60 minutes
Minnehaha Falls Off Leash Dog Park
62 degrees
Another great hike beside the river and through the sand flats of the dog park. Much warmer than last time. Humid too. Not quite still, but quiet, calm, overcast. At the end of the walk, as we ascended a hill I described what I saw to FWA: the sky was bluer at the bottom of the sky near the fence; it faded to white as your eyes traveled higher. Was it just my strange vision? No, FWA saw it that way too.
We talked about one of FWA’s favorite teachers from High School. We agreed that she was one of the few teachers who really saw FWA and his neurodivergence. This led to discussing roommates and how hard it is to be understood by them when your brain is not neurotypical. We talked about our senior years of college and our desire to be done. And, like always, we talked about One Piece and other dogs and strange looking trees.
10 Things
- brackish water at the beach on the edge of the park
- soft sand that seemed deeper — had Minneapolis Parks dumped some dredged sand down since we were here last?
- a motor boat traveling slowly up river, making waves
- Delia doing my favorite thing: jumping over a log while running, her front and back paws stretched straing out like Superdog
- the water looked soft and brown and flat
- the faintest flashes of green all around — new buds on the trees!
- a woodpecker knocking on dead wood
- dots of green on the ground — moss, new grass — everywhere
- rolling over several rocks on the ground — not falling or twisting anything
- a woman walking a dog on a leash, calling out to them: no, you can’t! you lost your privileges when you ran away from me!
Grids
a summary: I’ve been playing around with Holes 4. I put it on my new corkboard wall and tried different thread/yarn/string. Then I played around with how to have the thread (which represents the lines of an Amsler Grid and being mapped in space/time) emerge from my blind spot in the center of the panels. Then I added red yarn and connected the words of the poem to each other.

I discussed it with RJP, which was fun, and we both decided that this black thread/red line effect was didn’t fit with the words of Holes 4. They were better suited to Holes 5 — maybe 5b? I want to print out the poems for each of these holes and post them on my board; this might help me keep track of all of them. The text from Holes 4 describes not seeing the hole or any lines, but everything as seltzer fizz and nothing that is something not sharing its secrets. That poem should have lots of little circles (seltzer bubbles/fizz) and create an optical illusion — you stare at the dark dots and then you see them everywhere else, almost like an after image. This poem might also have the words as enlarged?
note: I love my new board and being able to discuss my ideas with my kids; they have some very interesting ideas. Also, I think returning to a study of grids and learning how other people — artists and scientists — have used them could help guide my next steps.
what’s next:
- I want to continue studying grids; I’ll start by reading (or trying to read) the book for the Charles Gaines exhibit.
- I also want to keep pushing at my poems, so I’ll continue working on Holes 6, which is Lines 1.
- And, I want to think more about lines, which means it is time for a lines/strings/thread playlist!

■ Problem to solve:
In the dog park walk journal above, how did the sky look near the end of the walk, as the hill was climbed?

■ Provided data:

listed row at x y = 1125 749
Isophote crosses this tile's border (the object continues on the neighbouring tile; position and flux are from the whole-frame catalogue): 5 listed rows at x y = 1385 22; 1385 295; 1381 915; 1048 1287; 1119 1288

■ Result of the task:
The sky was bluer at the bottom near the fence and faded to white higher up.